begin

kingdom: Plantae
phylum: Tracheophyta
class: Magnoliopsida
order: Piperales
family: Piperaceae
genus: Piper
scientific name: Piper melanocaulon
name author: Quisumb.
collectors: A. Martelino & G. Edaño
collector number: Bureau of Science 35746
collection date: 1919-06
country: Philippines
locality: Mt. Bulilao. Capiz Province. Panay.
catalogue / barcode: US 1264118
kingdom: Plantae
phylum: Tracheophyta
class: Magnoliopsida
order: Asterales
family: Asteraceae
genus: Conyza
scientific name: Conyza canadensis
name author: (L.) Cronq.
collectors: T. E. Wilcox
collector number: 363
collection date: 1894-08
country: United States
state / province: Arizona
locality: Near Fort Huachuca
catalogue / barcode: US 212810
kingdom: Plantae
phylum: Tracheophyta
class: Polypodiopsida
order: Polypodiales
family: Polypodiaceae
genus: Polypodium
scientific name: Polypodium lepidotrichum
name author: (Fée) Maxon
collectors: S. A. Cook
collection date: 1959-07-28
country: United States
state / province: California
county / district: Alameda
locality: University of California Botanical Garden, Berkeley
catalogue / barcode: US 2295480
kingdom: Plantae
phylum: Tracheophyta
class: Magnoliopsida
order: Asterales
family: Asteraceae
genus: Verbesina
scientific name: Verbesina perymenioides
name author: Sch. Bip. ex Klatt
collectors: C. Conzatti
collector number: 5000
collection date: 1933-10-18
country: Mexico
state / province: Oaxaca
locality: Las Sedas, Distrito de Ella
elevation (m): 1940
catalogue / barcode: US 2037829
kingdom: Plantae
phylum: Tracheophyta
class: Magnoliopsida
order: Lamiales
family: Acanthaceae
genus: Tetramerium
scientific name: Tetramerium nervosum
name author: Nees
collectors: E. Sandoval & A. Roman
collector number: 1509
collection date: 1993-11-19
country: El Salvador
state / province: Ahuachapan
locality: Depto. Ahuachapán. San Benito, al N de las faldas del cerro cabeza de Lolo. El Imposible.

end

OBJECTIVE. Express every line of the items above as a JSON list of strings, one string per line, leaving out blank lines.

THE OUTPUT.
[
  "kingdom: Plantae",
  "phylum: Tracheophyta",
  "class: Magnoliopsida",
  "order: Piperales",
  "family: Piperaceae",
  "genus: Piper",
  "scientific name: Piper melanocaulon",
  "name author: Quisumb.",
  "collectors: A. Martelino & G. Edaño",
  "collector number: Bureau of Science 35746",
  "collection date: 1919-06",
  "country: Philippines",
  "locality: Mt. Bulilao. Capiz Province. Panay.",
  "catalogue / barcode: US 1264118",
  "kingdom: Plantae",
  "phylum: Tracheophyta",
  "class: Magnoliopsida",
  "order: Asterales",
  "family: Asteraceae",
  "genus: Conyza",
  "scientific name: Conyza canadensis",
  "name author: (L.) Cronq.",
  "collectors: T. E. Wilcox",
  "collector number: 363",
  "collection date: 1894-08",
  "country: United States",
  "state / province: Arizona",
  "locality: Near Fort Huachuca",
  "catalogue / barcode: US 212810",
  "kingdom: Plantae",
  "phylum: Tracheophyta",
  "class: Polypodiopsida",
  "order: Polypodiales",
  "family: Polypodiaceae",
  "genus: Polypodium",
  "scientific name: Polypodium lepidotrichum",
  "name author: (Fée) Maxon",
  "collectors: S. A. Cook",
  "collection date: 1959-07-28",
  "country: United States",
  "state / province: California",
  "county / district: Alameda",
  "locality: University of California Botanical Garden, Berkeley",
  "catalogue / barcode: US 2295480",
  "kingdom: Plantae",
  "phylum: Tracheophyta",
  "class: Magnoliopsida",
  "order: Asterales",
  "family: Asteraceae",
  "genus: Verbesina",
  "scientific name: Verbesina perymenioides",
  "name author: Sch. Bip. ex Klatt",
  "collectors: C. Conzatti",
  "collector number: 5000",
  "collection date: 1933-10-18",
  "country: Mexico",
  "state / province: Oaxaca",
  "locality: Las Sedas, Distrito de Ella",
  "elevation (m): 1940",
  "catalogue / barcode: US 2037829",
  "kingdom: Plantae",
  "phylum: Tracheophyta",
  "class: Magnoliopsida",
  "order: Lamiales",
  "family: Acanthaceae",
  "genus: Tetramerium",
  "scientific name: Tetramerium nervosum",
  "name author: Nees",
  "collectors: E. Sandoval & A. Roman",
  "collector number: 1509",
  "collection date: 1993-11-19",
  "country: El Salvador",
  "state / province: Ahuachapan",
  "locality: Depto. Ahuachapán. San Benito, al N de las faldas del cerro cabeza de Lolo. El Imposible."
]